→ Page excerpt:
════════════════

Status: In Progress
Fix Version/s: None
Sprint:DB_F20_09, DB_S21_12, DB_F21_06
Team:Data Access and Database
This is a continuation of work started in
The current ticket documents an effort of setting, configuring, and testing data collection and visualization services needed for testing Qserv at NCSA. Though the initial focus of the effort is KPM50, the services are also going to be used for Qserv performance testing in other contexts, such as regression testing.
Here is an incomplete list of services to be installed or affected:
Each instance of Qserv installed at NCSA will be instrumented with a separate collection of services to be run on the primary or sattellite master nodes of an instance. The mapping of the services to specific nodes is shown below:
|small||lsst-qserv-master04||influxdb||(to be installed) time-series database for collecting test data|
|small||lsst-qserv-master04||graphana||(to be installed) Web-based visualization services for the test data|
|small||lsst-qserv-master03||nginx||(existing) Web proxy for accessing visualization services by users|
|large||lsst-qserv-master02||influxdb||(to be installed) time-series database for collecting test data|
|large||lsst-qserv-master02||graphana||(to be installed) Web-based visualization services for the test data|
|large||lsst-qserv-master01||nginx||(existing) Web proxy for accessing visualization services by users|
All services will be run inside properly configured Docker containers. All aspects of configuring and managing the services shall be documented in the Git package qserv-ncsa. Configuration and automation scripts will be put into that package too.

════════════════

→ Record extracts:

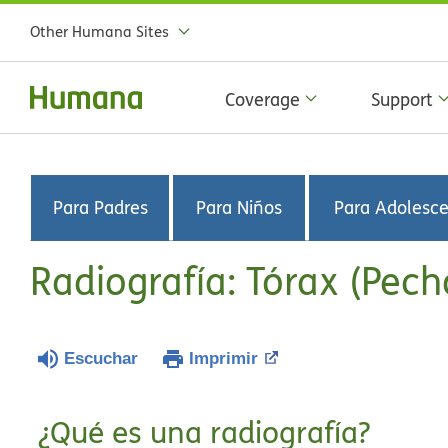
Other Humana Sites
Coverage
Support
Para Padres
Para Niños
Para Adolesc
Radiografía: Tórax (Pech
Escuchar
Imprimir
¿Qué es una radiografía?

════════════════

→ Job: Rewrite the Qserv ticket from "Status: In Progress" up to and including "as regression testing.", switching "regression testing" to "load testing". None of the entries are needed.

→ Exercise answer:
Status: In Progress
Fix Version/s: None
Sprint:DB_F20_09, DB_S21_12, DB_F21_06
Team:Data Access and Database
This is a continuation of work started in
The current ticket documents an effort of setting, configuring, and testing data collection and visualization services needed for testing Qserv at NCSA. Though the initial focus of the effort is KPM50, the services are also going to be used for Qserv performance testing in other contexts, such as load testing.